DATASET EXTRACT START

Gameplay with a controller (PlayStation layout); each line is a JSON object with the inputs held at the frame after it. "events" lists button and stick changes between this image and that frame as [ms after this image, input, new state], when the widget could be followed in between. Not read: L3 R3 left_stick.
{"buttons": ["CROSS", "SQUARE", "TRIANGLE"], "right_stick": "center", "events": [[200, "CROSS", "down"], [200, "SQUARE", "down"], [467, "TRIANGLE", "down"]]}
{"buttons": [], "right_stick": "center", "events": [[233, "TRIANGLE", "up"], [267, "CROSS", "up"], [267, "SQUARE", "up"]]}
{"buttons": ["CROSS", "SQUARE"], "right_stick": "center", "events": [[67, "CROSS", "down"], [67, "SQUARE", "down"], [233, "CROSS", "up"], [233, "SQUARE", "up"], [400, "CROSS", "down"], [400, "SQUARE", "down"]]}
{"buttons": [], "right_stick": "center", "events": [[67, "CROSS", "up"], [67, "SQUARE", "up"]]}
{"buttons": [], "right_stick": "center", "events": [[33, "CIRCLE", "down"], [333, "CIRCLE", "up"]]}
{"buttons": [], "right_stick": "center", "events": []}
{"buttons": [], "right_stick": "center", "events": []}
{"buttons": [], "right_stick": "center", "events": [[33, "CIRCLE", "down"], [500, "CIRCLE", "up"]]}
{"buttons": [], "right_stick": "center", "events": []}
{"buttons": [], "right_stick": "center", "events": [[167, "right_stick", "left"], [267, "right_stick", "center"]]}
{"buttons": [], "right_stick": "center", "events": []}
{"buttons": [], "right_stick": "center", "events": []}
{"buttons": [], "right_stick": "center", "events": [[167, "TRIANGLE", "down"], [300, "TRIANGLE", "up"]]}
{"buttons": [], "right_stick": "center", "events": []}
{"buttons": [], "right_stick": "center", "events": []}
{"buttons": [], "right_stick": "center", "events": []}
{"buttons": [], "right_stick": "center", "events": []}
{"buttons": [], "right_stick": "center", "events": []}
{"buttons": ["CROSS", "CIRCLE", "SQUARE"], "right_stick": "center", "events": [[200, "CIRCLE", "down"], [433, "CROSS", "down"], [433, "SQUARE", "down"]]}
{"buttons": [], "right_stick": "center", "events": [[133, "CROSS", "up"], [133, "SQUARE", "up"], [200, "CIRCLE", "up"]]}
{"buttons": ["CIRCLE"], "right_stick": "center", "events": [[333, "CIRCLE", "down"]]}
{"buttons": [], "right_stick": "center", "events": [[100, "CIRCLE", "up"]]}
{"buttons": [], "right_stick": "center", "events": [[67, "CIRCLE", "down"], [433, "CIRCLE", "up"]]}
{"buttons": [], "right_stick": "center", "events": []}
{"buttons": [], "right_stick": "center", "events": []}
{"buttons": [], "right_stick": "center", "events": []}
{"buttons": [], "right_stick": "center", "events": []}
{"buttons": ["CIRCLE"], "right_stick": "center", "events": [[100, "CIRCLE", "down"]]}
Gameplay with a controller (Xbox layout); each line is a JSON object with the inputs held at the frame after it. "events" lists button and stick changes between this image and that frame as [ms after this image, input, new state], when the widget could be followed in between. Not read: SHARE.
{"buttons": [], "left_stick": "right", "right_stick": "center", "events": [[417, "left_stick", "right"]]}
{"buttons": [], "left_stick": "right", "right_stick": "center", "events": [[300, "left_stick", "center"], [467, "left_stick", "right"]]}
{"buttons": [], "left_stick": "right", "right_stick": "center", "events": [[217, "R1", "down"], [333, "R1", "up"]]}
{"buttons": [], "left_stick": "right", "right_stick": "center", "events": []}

DATASET EXTRACT END

Return all of the data precisely as it appears.

Gameplay with a controller (PlayStation layout); each line is a JSON object with the inputs held at the frame after it. "events" lists button and stick changes between this image and that frame as [ms after this image, input, new state], when the widget could be followed in between. Not read: L3 R3 left_stick.
{"buttons": ["CROSS", "SQUARE", "TRIANGLE"], "right_stick": "center", "events": [[200, "CROSS", "down"], [200, "SQUARE", "down"], [467, "TRIANGLE", "down"]]}
{"buttons": [], "right_stick": "center", "events": [[233, "TRIANGLE", "up"], [267, "CROSS", "up"], [267, "SQUARE", "up"]]}
{"buttons": ["CROSS", "SQUARE"], "right_stick": "center", "events": [[67, "CROSS", "down"], [67, "SQUARE", "down"], [233, "CROSS", "up"], [233, "SQUARE", "up"], [400, "CROSS", "down"], [400, "SQUARE", "down"]]}
{"buttons": [], "right_stick": "center", "events": [[67, "CROSS", "up"], [67, "SQUARE", "up"]]}
{"buttons": [], "right_stick": "center", "events": [[33, "CIRCLE", "down"], [333, "CIRCLE", "up"]]}
{"buttons": [], "right_stick": "center", "events": []}
{"buttons": [], "right_stick": "center", "events": []}
{"buttons": [], "right_stick": "center", "events": [[33, "CIRCLE", "down"], [500, "CIRCLE", "up"]]}
{"buttons": [], "right_stick": "center", "events": []}
{"buttons": [], "right_stick": "center", "events": [[167, "right_stick", "left"], [267, "right_stick", "center"]]}
{"buttons": [], "right_stick": "center", "events": []}
{"buttons": [], "right_stick": "center", "events": []}
{"buttons": [], "right_stick": "center", "events": [[167, "TRIANGLE", "down"], [300, "TRIANGLE", "up"]]}
{"buttons": [], "right_stick": "center", "events": []}
{"buttons": [], "right_stick": "center", "events": []}
{"buttons": [], "right_stick": "center", "events": []}
{"buttons": [], "right_stick": "center", "events": []}
{"buttons": [], "right_stick": "center", "events": []}
{"buttons": ["CROSS", "CIRCLE", "SQUARE"], "right_stick": "center", "events": [[200, "CIRCLE", "down"], [433, "CROSS", "down"], [433, "SQUARE", "down"]]}
{"buttons": [], "right_stick": "center", "events": [[133, "CROSS", "up"], [133, "SQUARE", "up"], [200, "CIRCLE", "up"]]}
{"buttons": ["CIRCLE"], "right_stick": "center", "events": [[333, "CIRCLE", "down"]]}
{"buttons": [], "right_stick": "center", "events": [[100, "CIRCLE", "up"]]}
{"buttons": [], "right_stick": "center", "events": [[67, "CIRCLE", "down"], [433, "CIRCLE", "up"]]}
{"buttons": [], "right_stick": "center", "events": []}
{"buttons": [], "right_stick": "center", "events": []}
{"buttons": [], "right_stick": "center", "events": []}
{"buttons": [], "right_stick": "center", "events": []}
{"buttons": ["CIRCLE"], "right_stick": "center", "events": [[100, "CIRCLE", "down"]]}
Gameplay with a controller (Xbox layout); each line is a JSON object with the inputs held at the frame after it. "events" lists button and stick changes between this image and that frame as [ms after this image, input, new state], when the widget could be followed in between. Not read: SHARE.
{"buttons": [], "left_stick": "right", "right_stick": "center", "events": [[417, "left_stick", "right"]]}
{"buttons": [], "left_stick": "right", "right_stick": "center", "events": [[300, "left_stick", "center"], [467, "left_stick", "right"]]}
{"buttons": [], "left_stick": "right", "right_stick": "center", "events": [[217, "R1", "down"], [333, "R1", "up"]]}
{"buttons": [], "left_stick": "right", "right_stick": "center", "events": []}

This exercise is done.